═══ Records for the task

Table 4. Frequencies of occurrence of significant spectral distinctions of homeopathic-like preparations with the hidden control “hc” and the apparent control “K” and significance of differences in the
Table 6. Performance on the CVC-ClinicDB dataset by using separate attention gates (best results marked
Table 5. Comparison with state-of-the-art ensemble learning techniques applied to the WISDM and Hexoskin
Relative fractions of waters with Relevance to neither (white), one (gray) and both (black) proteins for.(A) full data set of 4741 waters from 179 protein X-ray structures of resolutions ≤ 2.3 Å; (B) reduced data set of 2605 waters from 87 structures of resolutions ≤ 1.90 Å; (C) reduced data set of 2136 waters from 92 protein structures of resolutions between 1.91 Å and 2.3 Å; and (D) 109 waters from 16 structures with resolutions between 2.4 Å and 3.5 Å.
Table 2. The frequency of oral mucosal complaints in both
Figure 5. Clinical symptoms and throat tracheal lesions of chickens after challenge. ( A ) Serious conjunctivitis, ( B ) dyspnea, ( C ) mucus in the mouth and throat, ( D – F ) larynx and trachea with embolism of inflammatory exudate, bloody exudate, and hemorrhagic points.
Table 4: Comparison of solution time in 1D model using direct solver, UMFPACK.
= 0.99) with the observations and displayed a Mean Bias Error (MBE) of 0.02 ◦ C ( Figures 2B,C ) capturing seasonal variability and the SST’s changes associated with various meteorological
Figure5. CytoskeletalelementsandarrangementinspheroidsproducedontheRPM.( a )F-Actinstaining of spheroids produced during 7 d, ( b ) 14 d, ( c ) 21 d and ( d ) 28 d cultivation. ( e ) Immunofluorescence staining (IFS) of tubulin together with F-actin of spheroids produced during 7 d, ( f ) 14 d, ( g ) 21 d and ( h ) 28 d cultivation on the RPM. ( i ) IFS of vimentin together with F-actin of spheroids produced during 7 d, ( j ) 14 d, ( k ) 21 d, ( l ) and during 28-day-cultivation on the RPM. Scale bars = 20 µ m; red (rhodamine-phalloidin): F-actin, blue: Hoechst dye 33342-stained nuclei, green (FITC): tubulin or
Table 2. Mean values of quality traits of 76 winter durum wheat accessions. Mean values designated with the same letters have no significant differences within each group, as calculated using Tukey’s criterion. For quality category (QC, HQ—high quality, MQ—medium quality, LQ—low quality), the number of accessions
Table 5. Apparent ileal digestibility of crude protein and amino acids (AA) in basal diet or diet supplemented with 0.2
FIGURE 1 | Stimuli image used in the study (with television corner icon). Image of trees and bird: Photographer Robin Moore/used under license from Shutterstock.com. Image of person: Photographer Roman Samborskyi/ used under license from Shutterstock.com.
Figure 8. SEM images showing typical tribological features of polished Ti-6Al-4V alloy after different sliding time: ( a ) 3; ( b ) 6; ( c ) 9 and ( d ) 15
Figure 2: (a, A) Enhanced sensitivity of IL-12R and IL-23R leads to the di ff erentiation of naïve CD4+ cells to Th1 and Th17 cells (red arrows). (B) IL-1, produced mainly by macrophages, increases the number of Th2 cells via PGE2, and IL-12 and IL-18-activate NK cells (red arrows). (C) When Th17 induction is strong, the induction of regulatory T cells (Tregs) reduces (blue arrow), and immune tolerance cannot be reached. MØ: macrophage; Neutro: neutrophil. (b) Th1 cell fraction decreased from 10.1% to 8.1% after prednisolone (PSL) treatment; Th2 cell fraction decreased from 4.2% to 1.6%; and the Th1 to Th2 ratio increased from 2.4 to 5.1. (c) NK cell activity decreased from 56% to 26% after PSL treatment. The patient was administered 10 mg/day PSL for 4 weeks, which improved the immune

══════

Find the lines above that contain "using" and give their count, with nothing added.

3